Oft wird mehr Vertrauen angemahnt – in die Kreativität der Gesellschaft, in die Freiheit der Akteure, in die Selbstregulierung kompetenter Menschen. Dem kann man nur zustimmen, und gerade in einem überregulierten Land wie unserem täte das gut. Die Frage ist: Wie etabliert man Freiheit in einem System, dessen innere Varianz auf Entscheidungsprogramme festgelegt sind, die die Alternativen immer schon kennen? Und wie programmiert man Entscheidungsprogramme um? Setzt man das freilich politisch um, wird es zu neuen Regulierungen kommen müssen, zu einer Regulierung der Deregulierung, die dann bürokratisch bearbeitet werden muss.

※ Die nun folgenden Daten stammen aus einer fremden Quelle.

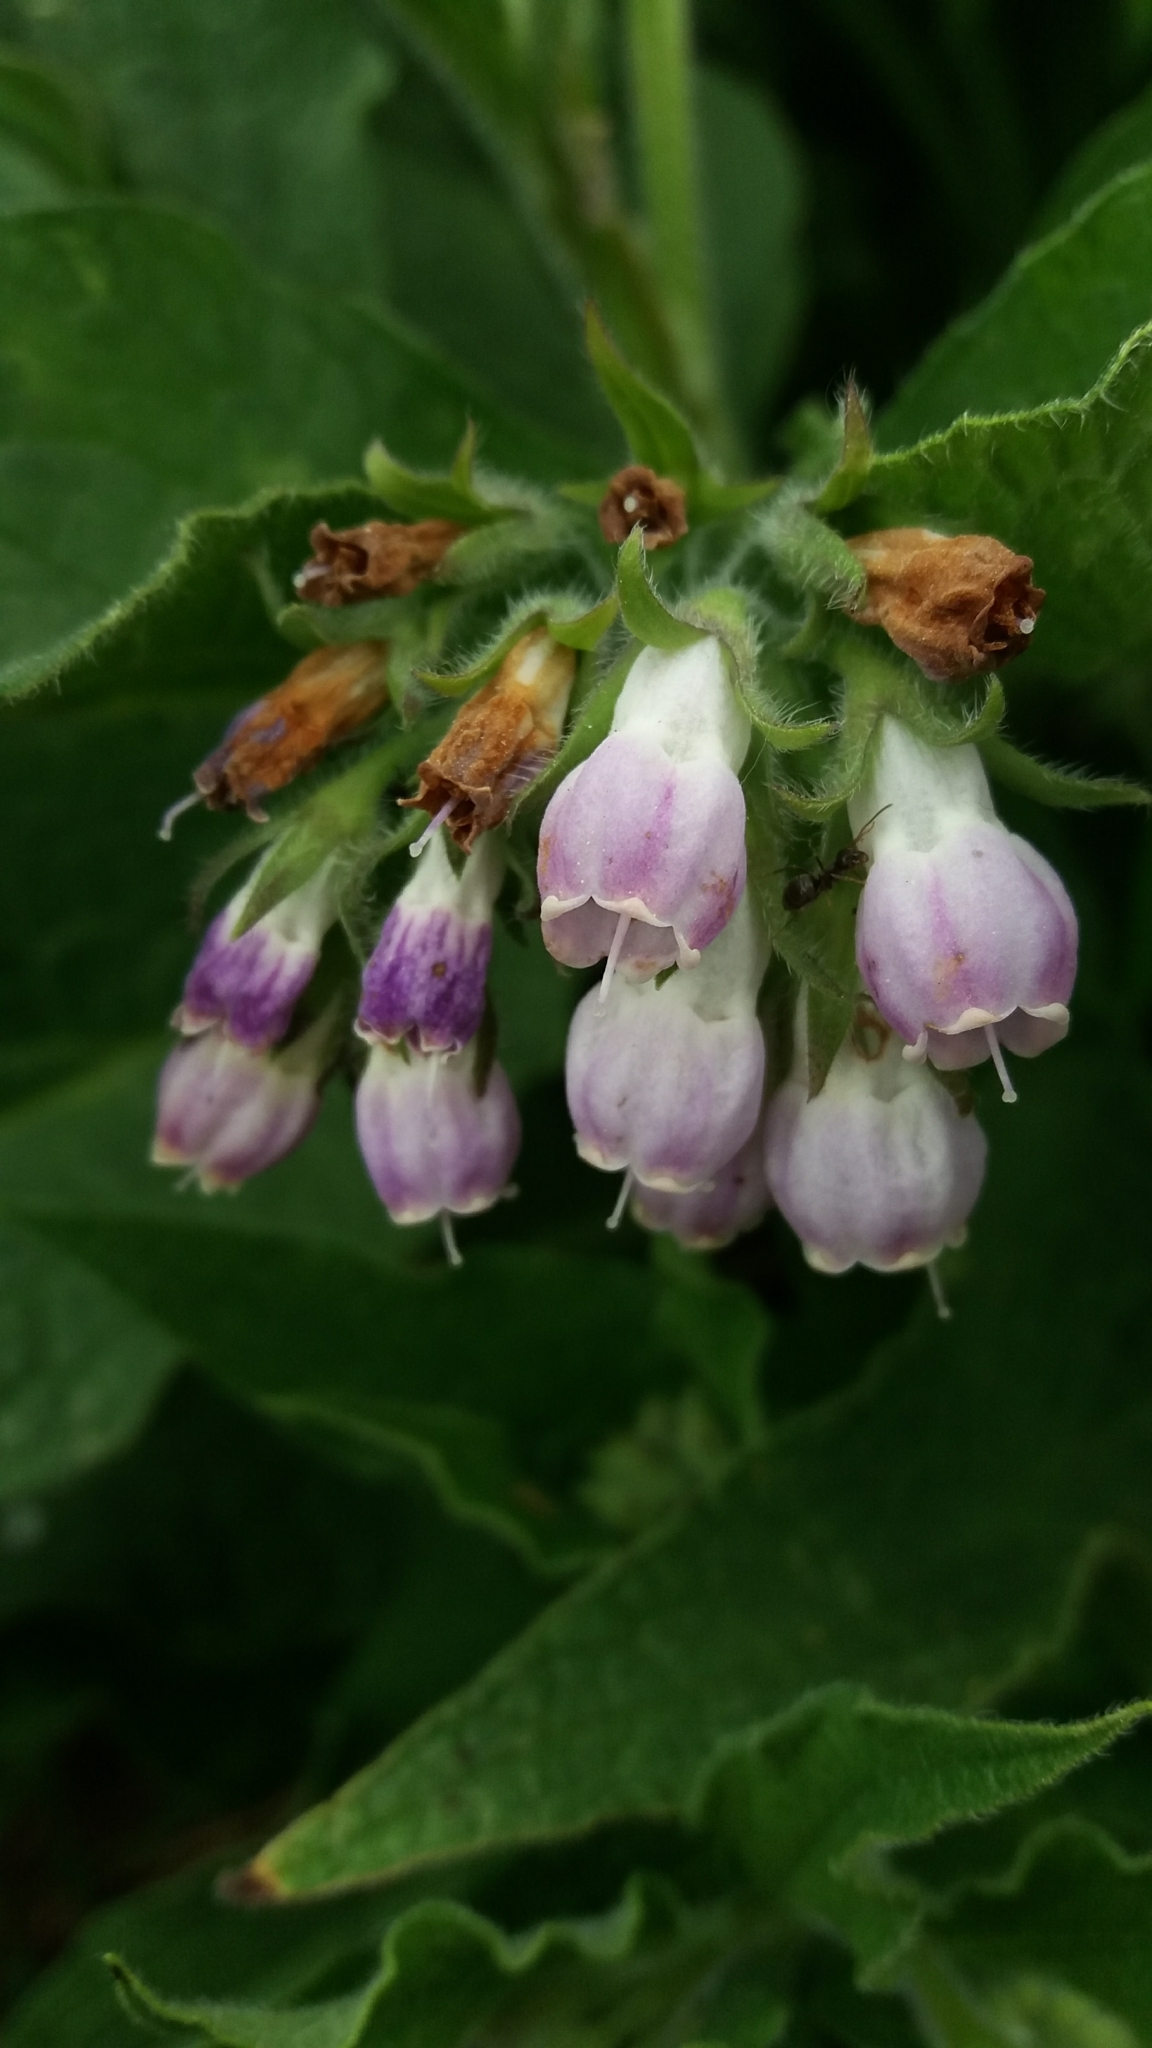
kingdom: Plantae
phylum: Tracheophyta
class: Magnoliopsida
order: Boraginales
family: Boraginaceae
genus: Symphytum
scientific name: Symphytum officinale
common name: Common comfrey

Denn spätestens wenn Anspruchsteller und Rechteträger in einer Situation sind, in der sie ihre Ansprüche und Rechte geltend machen und durchsetzen wollen und sich nicht angemessen behandelt fühlen, werden sie, selbst wenn sie die extremsten Deregulierer und Bürokratiekritiker sind, darauf pochen, dass der bürokratische Apparat tut, wofür er da ist: ein Programm der Entscheidungsfindung abzuspulen.
Sieht man genau hin, könnte der Konsens über „zu viel“ Bürokratie womöglich nur dazu dienen, die Diskussion darum zu verdecken, Freiheit und Erwartungssicherheit zu versöhnen. Bürokratie ist nur das Symptom, die Krankheit ist die mangelnde Balance von Abweichung und Festlegung. Und eine intelligente Bürokratie könnte dann mehr sein als ein Symptom, vielleicht sogar das Heilmittel.